### JOB
Copy the listing from the line with "Document page, 1275x1650 pixels." to the line with "text Wersja z", reproducing each line character for character.
━━━━━ DATASET ENTRIES ━━━━━
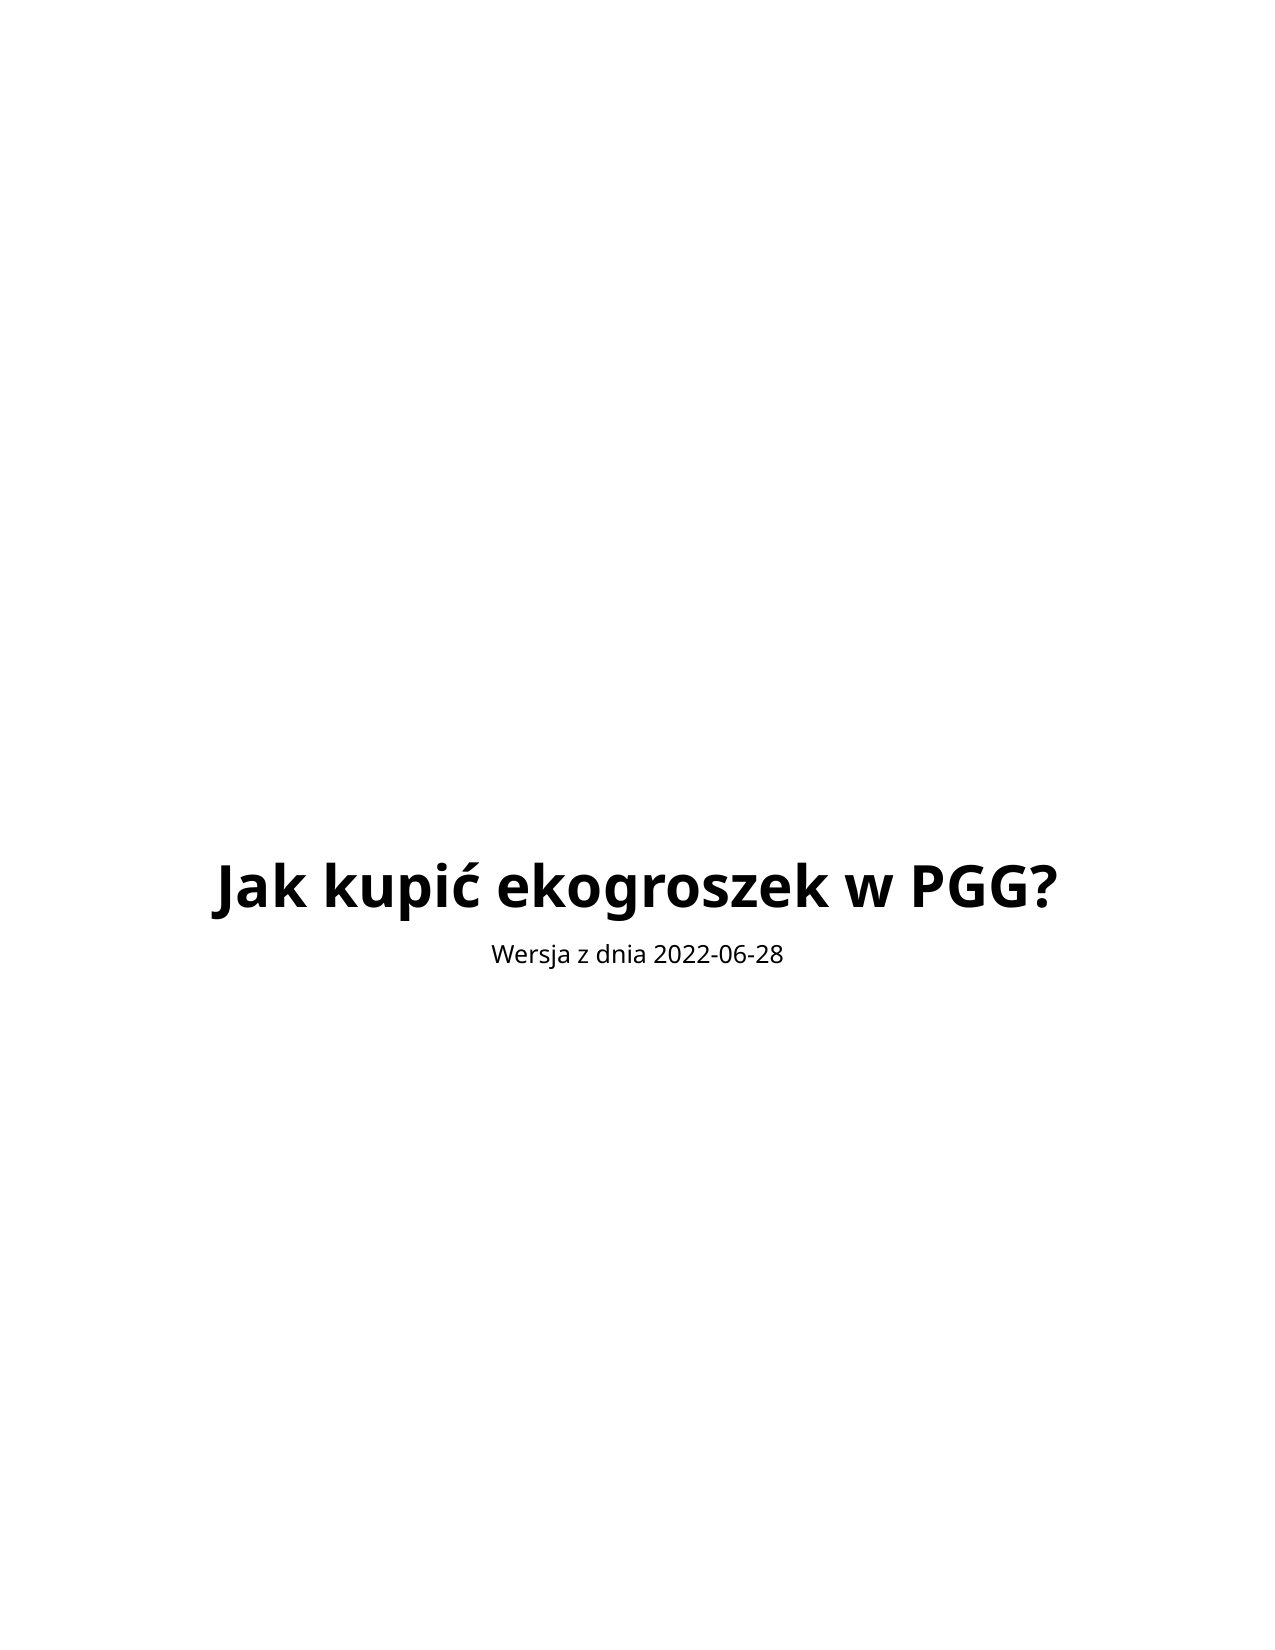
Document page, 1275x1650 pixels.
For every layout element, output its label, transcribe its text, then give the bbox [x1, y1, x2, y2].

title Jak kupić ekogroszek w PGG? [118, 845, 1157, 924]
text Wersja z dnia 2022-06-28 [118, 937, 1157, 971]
━━━━━
━━━━━ DATASET ENTRIES ━━━━━
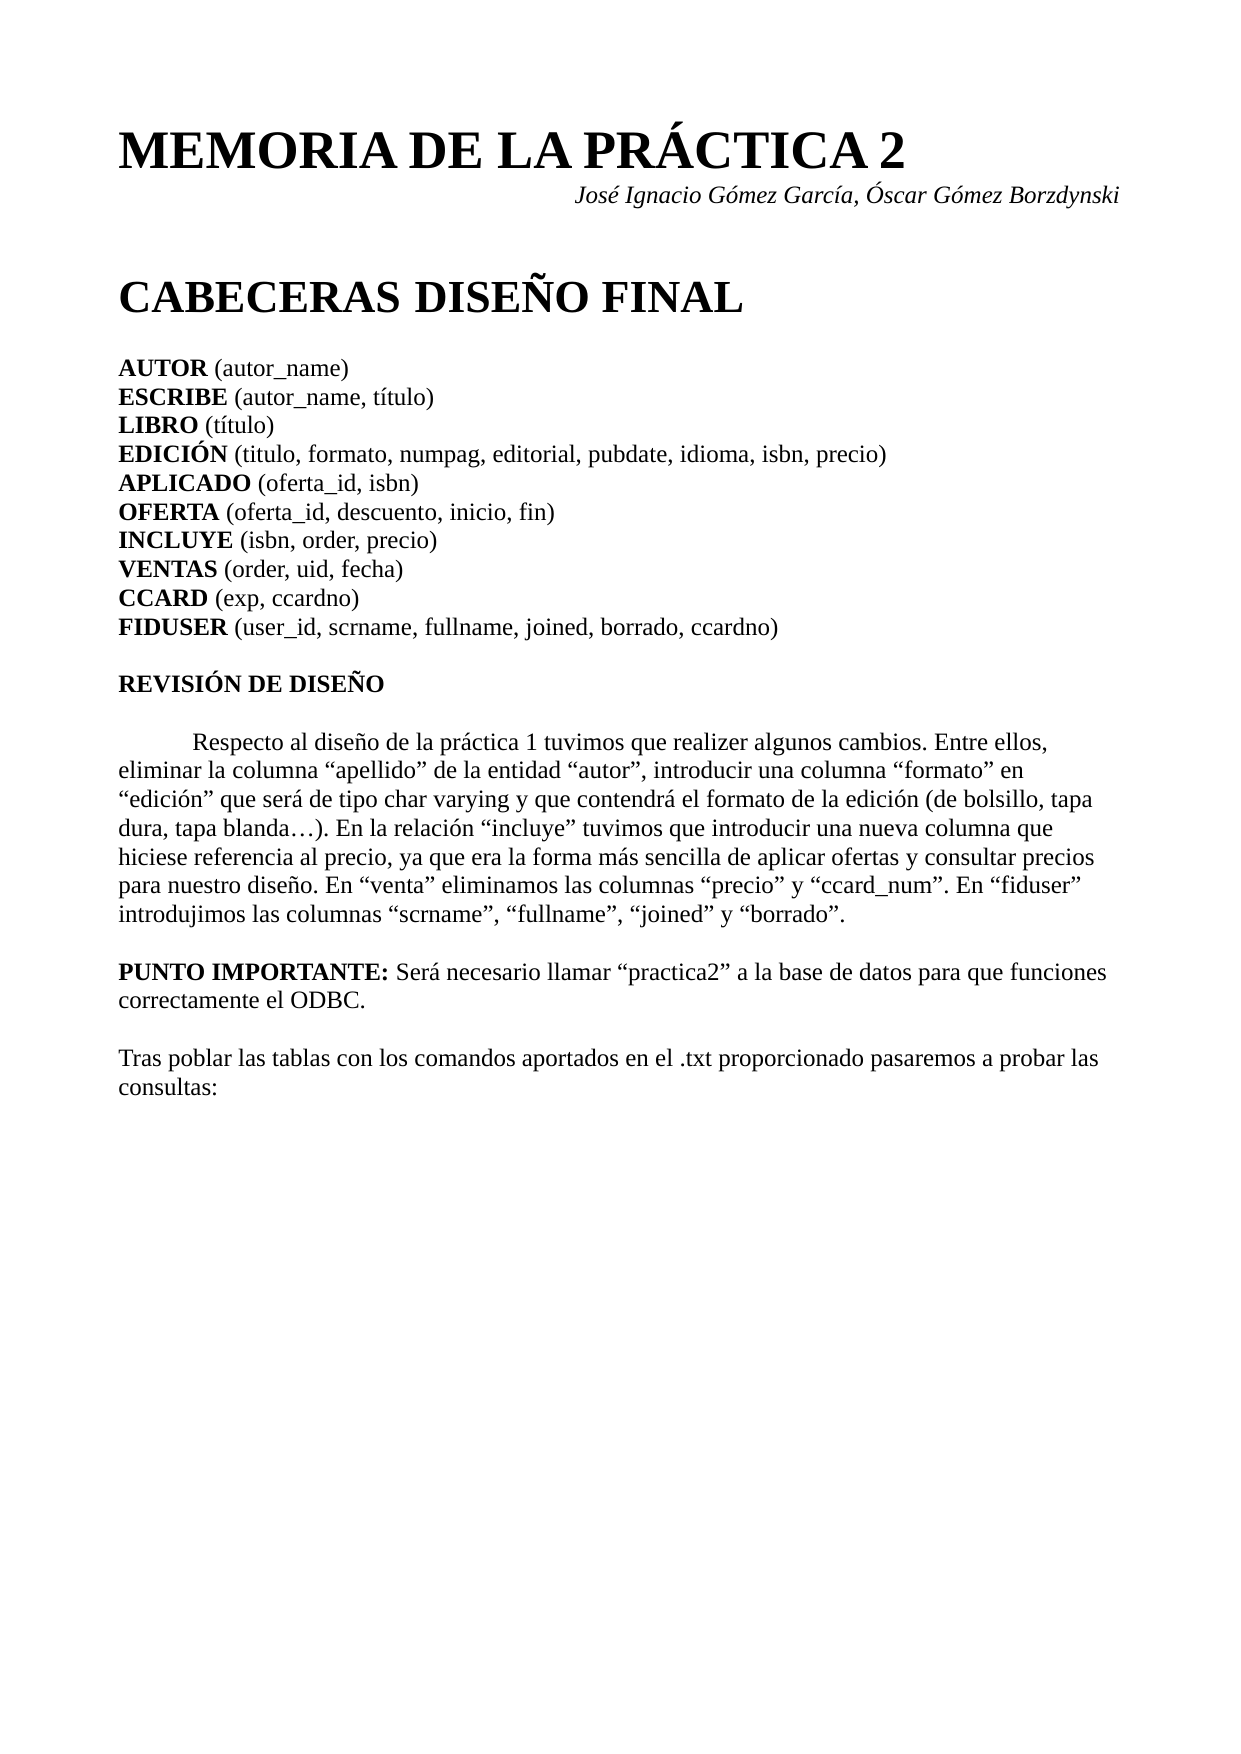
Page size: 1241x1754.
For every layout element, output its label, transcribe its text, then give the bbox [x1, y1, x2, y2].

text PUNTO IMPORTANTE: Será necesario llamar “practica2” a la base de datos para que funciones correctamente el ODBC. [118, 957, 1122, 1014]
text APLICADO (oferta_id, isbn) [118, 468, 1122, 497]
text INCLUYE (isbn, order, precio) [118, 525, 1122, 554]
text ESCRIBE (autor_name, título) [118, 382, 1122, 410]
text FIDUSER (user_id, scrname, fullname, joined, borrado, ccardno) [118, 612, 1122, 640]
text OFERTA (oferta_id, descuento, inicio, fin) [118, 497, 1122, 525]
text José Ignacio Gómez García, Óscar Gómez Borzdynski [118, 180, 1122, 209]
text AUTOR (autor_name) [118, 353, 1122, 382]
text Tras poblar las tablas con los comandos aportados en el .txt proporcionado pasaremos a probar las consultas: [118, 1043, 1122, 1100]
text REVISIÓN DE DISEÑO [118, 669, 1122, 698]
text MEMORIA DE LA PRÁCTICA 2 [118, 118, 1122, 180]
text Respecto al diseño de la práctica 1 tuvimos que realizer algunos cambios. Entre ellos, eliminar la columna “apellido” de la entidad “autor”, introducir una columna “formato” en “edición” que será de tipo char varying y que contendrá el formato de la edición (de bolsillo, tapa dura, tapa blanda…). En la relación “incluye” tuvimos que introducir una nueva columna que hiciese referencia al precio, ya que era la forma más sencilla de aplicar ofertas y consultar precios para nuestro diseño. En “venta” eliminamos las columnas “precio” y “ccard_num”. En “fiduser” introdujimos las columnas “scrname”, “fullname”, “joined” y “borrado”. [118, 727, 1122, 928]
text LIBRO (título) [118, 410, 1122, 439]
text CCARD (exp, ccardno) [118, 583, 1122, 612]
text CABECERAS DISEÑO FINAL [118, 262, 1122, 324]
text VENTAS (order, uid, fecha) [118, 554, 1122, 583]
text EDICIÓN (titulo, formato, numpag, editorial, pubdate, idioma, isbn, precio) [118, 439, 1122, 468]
━━━━━
### FINAL RESULT
Document page, 1275x1650 pixels.
For every layout element, output its label, transcribe its text, then give the bbox [x1, y1, x2, y2].

title Jak kupić ekogroszek w PGG? [118, 845, 1157, 924]
text Wersja z dnia 2022-06-28 [118, 937, 1157, 971]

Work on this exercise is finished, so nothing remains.